- [Your instructions]
Every line from the one containing "text [187, 172, 1053, 511]" down to the last line of the listing below should be restated exactly, and nothing else.

:: Supplied material

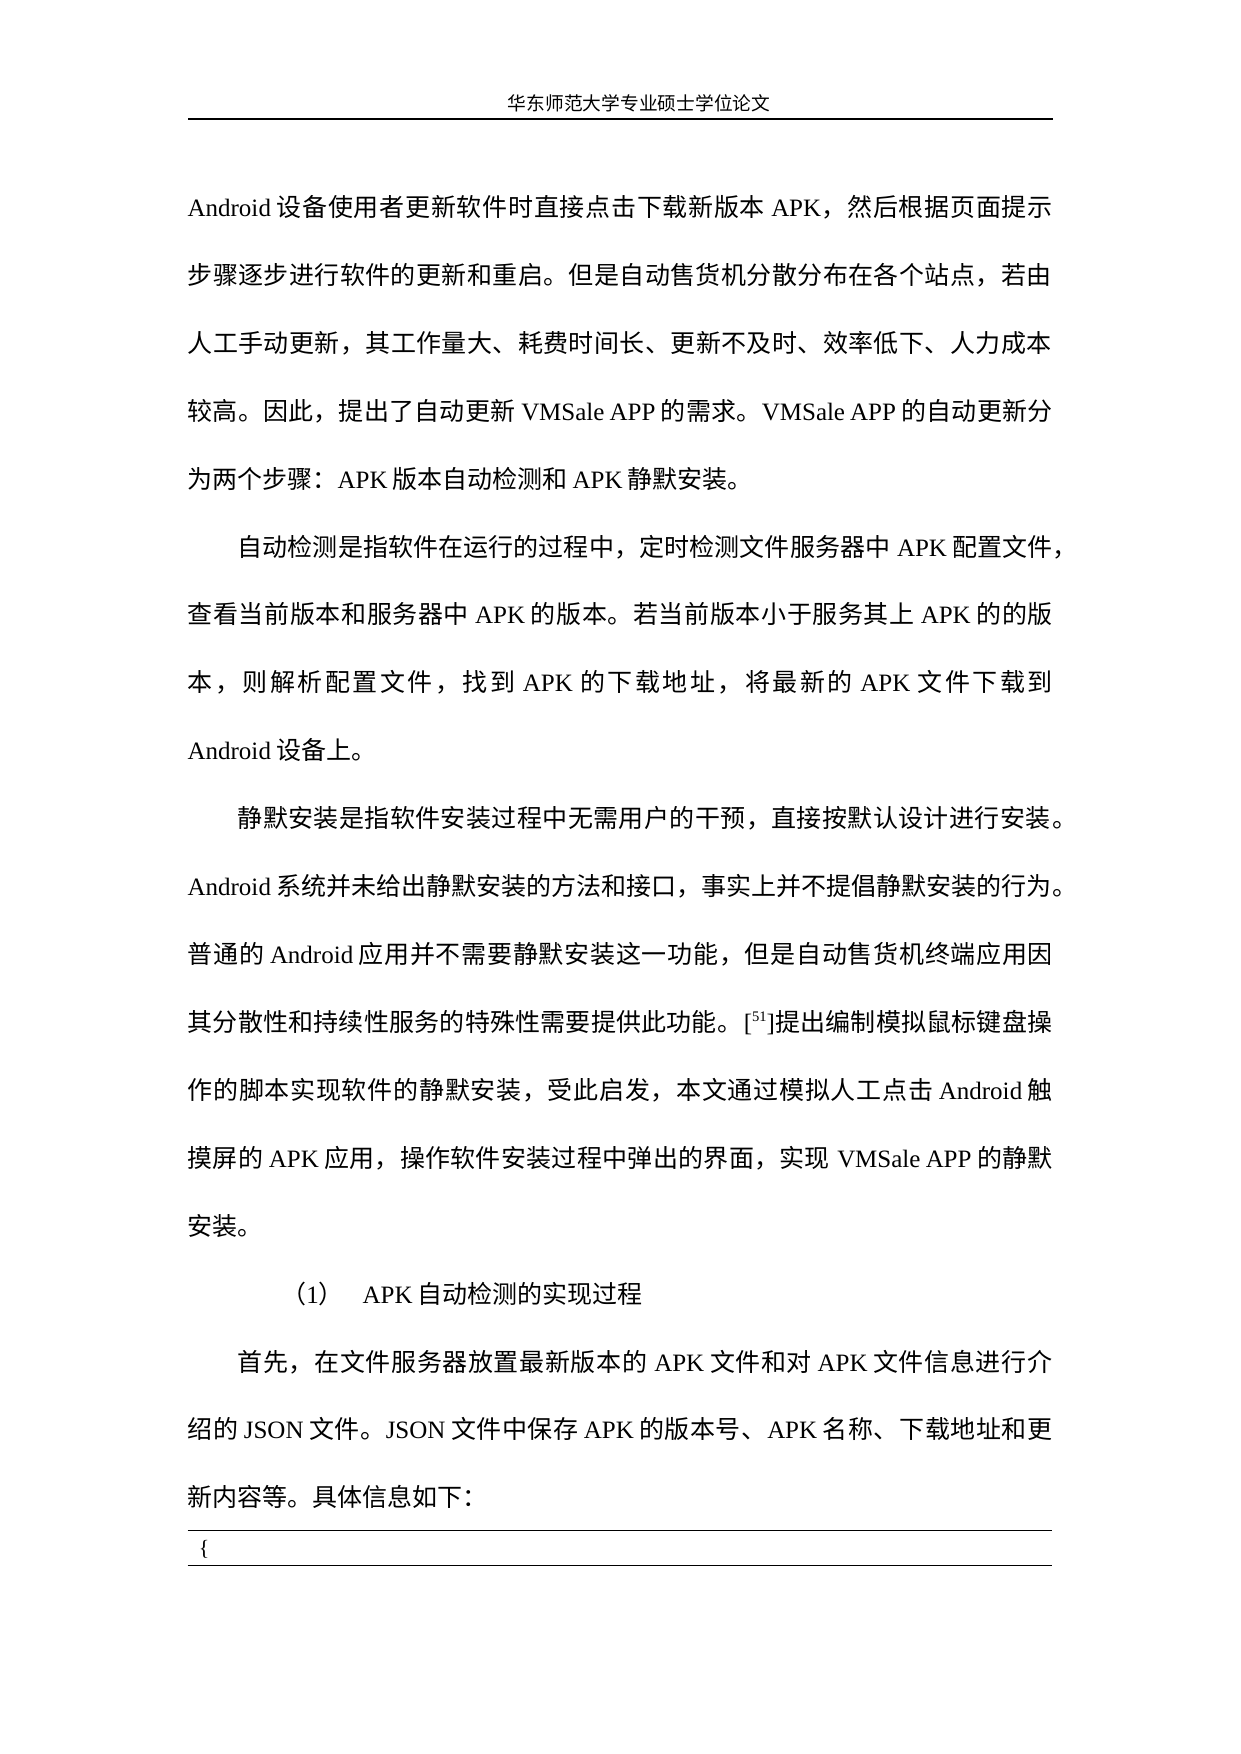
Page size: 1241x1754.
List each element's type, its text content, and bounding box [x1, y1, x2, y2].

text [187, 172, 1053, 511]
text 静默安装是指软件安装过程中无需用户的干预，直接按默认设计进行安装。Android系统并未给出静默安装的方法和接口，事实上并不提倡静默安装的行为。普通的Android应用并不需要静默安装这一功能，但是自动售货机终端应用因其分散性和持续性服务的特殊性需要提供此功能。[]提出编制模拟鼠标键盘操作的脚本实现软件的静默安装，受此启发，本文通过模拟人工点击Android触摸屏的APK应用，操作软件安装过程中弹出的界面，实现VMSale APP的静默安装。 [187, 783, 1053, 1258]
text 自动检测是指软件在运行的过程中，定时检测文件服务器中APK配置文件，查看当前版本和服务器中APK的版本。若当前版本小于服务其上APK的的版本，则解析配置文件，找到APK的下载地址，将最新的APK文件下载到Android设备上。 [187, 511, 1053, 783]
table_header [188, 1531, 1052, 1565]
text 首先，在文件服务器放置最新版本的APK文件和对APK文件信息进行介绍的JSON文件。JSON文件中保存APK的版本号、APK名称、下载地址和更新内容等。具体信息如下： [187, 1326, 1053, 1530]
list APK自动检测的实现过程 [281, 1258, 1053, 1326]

::::

- [Answer space]
text [187, 172, 1053, 511]
text 静默安装是指软件安装过程中无需用户的干预，直接按默认设计进行安装。Android系统并未给出静默安装的方法和接口，事实上并不提倡静默安装的行为。普通的Android应用并不需要静默安装这一功能，但是自动售货机终端应用因其分散性和持续性服务的特殊性需要提供此功能。[]提出编制模拟鼠标键盘操作的脚本实现软件的静默安装，受此启发，本文通过模拟人工点击Android触摸屏的APK应用，操作软件安装过程中弹出的界面，实现VMSale APP的静默安装。 [187, 783, 1053, 1258]
text 自动检测是指软件在运行的过程中，定时检测文件服务器中APK配置文件，查看当前版本和服务器中APK的版本。若当前版本小于服务其上APK的的版本，则解析配置文件，找到APK的下载地址，将最新的APK文件下载到Android设备上。 [187, 511, 1053, 783]
table_header [188, 1531, 1052, 1565]
text 首先，在文件服务器放置最新版本的APK文件和对APK文件信息进行介绍的JSON文件。JSON文件中保存APK的版本号、APK名称、下载地址和更新内容等。具体信息如下： [187, 1326, 1053, 1530]
list APK自动检测的实现过程 [281, 1258, 1053, 1326]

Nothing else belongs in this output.